NIEMCY • Z Niemiec pochodzi choinka, którą przystraja się na bogato, jako drzewko w raju. Niemiecka Nadrenia jest miejscem narodzin zwyczaju przystrajania bożonarodzeniowego drzewka. Pod choinką umieszcza się szopkę. W Niemczech bardzo popularne są jarmarki bożonarodzeniowe i kalendarze adwentowe w postaci domu pełnego okien, które skrywają czekoladki, które maluchy mogą zajadać każdego ranka. Innym adwentowym zwyczajem, pochodzącym z południa Niemiec, jest zapalanie świecy w każdą niedzielę Adwentu. Gdy palą się 4, to znaczy, że Boże Narodzenie jest blisko. W oknach domów zawiesza się świecące ozdoby, często wykonane własnoręcznie z papieru i zielonych gałązek. W Niemczech wigilia nie jest specjalnie celebrowana i nie jest postna. Na wigilijnych stołach znajduje się sałatka ziemniaczana, różnego rodzaju pieczona kiełbasa, dania rybne i potrawy z kiszonej kapusty. Członkowie rodziny składają sobie życzenia, ale nie dzielą się opłatkiem. Prezenty rozłożone są na stole, a pod talerzem wigilijnym umieszcza się pieniążek, który ma przynieść rodzinie dostatek przez cały rok. Niemcy lubią śpiewać kolędy i chętnie wybierają się całymi rodzinami na pasterkę. Na świąteczny obiad podaje się najczęściej gęś.
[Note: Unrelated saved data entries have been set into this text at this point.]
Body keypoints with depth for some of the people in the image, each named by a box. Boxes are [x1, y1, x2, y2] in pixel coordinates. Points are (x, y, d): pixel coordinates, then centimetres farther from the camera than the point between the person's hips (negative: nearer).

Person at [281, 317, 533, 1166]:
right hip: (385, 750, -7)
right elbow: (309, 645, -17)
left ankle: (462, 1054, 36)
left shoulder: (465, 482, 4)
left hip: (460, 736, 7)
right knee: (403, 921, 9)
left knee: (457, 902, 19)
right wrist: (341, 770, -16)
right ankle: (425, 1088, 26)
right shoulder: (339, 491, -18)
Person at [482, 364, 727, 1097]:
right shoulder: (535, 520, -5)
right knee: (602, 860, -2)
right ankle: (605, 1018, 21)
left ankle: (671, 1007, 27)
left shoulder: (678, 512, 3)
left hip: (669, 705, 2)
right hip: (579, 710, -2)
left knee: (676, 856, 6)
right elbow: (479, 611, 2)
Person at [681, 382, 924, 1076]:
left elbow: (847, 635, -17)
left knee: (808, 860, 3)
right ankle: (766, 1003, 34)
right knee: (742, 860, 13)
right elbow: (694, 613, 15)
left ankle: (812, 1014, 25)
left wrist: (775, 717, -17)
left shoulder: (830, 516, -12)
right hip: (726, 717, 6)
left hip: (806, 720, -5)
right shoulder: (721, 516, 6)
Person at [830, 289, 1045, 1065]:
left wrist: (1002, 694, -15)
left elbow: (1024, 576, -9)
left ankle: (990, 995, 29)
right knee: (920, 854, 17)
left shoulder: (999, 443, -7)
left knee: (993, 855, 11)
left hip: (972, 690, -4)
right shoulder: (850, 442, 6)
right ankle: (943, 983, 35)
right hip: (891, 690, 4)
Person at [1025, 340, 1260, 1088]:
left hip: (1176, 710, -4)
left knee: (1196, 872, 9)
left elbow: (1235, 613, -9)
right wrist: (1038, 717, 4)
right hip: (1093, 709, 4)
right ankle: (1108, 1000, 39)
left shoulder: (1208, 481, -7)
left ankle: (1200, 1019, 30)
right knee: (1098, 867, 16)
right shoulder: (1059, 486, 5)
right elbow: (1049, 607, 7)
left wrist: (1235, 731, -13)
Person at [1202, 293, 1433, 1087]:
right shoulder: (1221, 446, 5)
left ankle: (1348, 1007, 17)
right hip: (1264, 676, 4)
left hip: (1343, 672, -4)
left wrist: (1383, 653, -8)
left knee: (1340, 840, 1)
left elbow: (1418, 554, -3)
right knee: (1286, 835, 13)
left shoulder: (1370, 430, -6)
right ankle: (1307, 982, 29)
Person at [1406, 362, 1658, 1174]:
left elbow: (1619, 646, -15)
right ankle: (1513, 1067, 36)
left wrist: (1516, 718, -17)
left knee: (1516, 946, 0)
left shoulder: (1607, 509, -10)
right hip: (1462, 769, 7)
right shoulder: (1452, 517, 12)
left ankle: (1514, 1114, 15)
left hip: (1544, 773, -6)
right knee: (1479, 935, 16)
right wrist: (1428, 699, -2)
GRECJA • W Grecji obchody Święta Bożego Narodzenia trwają aż 12 dni. Głównym symbolem Bożego Narodzenia nie jest choinka a łódeczka. Stateczki, łódki, żaglowce wykonane ze świecących girland z lampek ozdabiają centralne place w miastach i domy prywatne. Jednak w epoce globalizmu towarzyszą im także choinki. W wigilię na wsiach i w małych miasteczkach wędruje się całymi gromadami od domu do domu śpiewając kolędy i składając życzenia sąsiadom. Świątecznym przysmakiem jest christopsomo czyli „Chleb Chrystusa” – słodki bochenek wypiekany w różnych kształtach, zależnie od zawodu czy pochodzenia rodziny. Dzieci otrzymują więc prezenty 1 stycznia – przynosi je św. Bazyli, odpowiednik naszego św. Mikołaja.
Choć zwyczaje różnią się bardzo i sprawdza się powiedzenie „Co kraj, to obyczaj” – jedno jest pewne: każdy stara się świętować najlepiej jak potrafi, gdyż przyjście Chrystusa na świat jest najważniejszym wydarzeniem ludzkości. Gdyby Jezus nie przyszedł na świat, to nie umarłby na krzyżu i nie otworzyłby nam drogi do nieba. Dlatego świętujmy Boże Narodzenie najlepiej jak tylko potrafimy i dołóżmy do tego wszelkich starań, bo przychodzi nasz Zbawiciel. Cieszmy się tą prawdą i świętujmy z naszymi najbliższymi tą wielką radość.